This week (beginning April 23) we are putting three of the larger moving sequences from recent weeks together into a longer combination
—3 Brush Canberra ('Nierika' by Dead Can Dance)
—Falling leg brush/rond (originally composed to 'Towards the Within' also by Dead Can Dance)
—Isobel Centre Mover ('Isobel' by Bjork)
We will be using the 'Towards the Within' audio track which is a 6/8 time signature.
Both of the sequences using Dead Can Dance audio tracks were 6/8 time signatures, however the Isobel sequence was a 4/4 time signature. This means we will have to re-time the final section from phrases of 8 counts to phrases of 6. This will give it a more swinging, falling quality...it may feel as though the movement rides across the rhythm, extending beyond the count phrases...this can encourage more personal phrasing that may accelerate or expand as you explore other qualities of dancing over these longer combinations.

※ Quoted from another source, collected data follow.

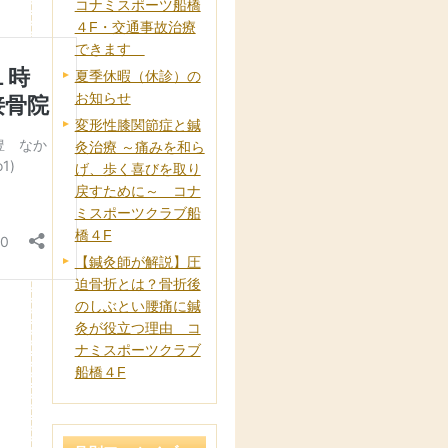
コナミスポーツ船橋
４F・交通事故治療
できます
夏季休暇（休診）の
お知らせ
変形性膝関節症と鍼
灸治療 ～痛みを和ら
げ、歩く喜びを取り
戻すために～ コナ
ミスポーツクラブ船
橋４F
【鍼灸師が解説】圧
迫骨折とは？骨折後
のしぶとい腰痛に鍼
灸が役立つ理由 コ
ナミスポーツクラブ
船橋４F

The travel sequence that I call "Tricky Travel" (or a sequence inspired by watching the choreography of tennis play) uses 'Moorea' by The Gipsy Kings. This music has a flamenco/latin style with accents that result in cross-rhythms...again I am using these accents and cross rhythms to ride over the underlying pulse and to create counterpoints between sound and movement.
Here is how I count the sequence:
8 & 1 (catching the upbeat to begin into the shunts forward to parallel plie)
2 3 & a 4 & (using the upbeats to elevate then into the broader side grapevine travel)
5 6 7 8 (even full measures to rise, bend, half turn in the air, land)
1 & a 2 & (hops and runs up the diagonal to the cabriole)
3 & a 4 &
5 & 6
7 & a 8
1 2 3 & 4 (rond into lunge/ball change, beat front & switch to land)
5 – 6 & – & 7 & (rhumba moves have a cross rhythm 3,3,2 with accents on 1st, 4th & 7th)
1 & a 2 (falling into leap and hop)
3 & 4 (3 runs to draw feet back under centre)
5 & – & 7 – (last shunting circle again has this cross rhythm with the 'gaps' on 6 and &
...before leading back into the beginning 8 & 1
I like to use the light and shade, the qualities and accents of different aural landscapes to interplay with the sensation of my dancing body and the spatial design which I carry as an overlaid visual image (as though seeing myself from above on a map). The aural/sound, the tactile/movement, and the image/visual are three intersecting and supporting "planes" for our three-dimensional dancing.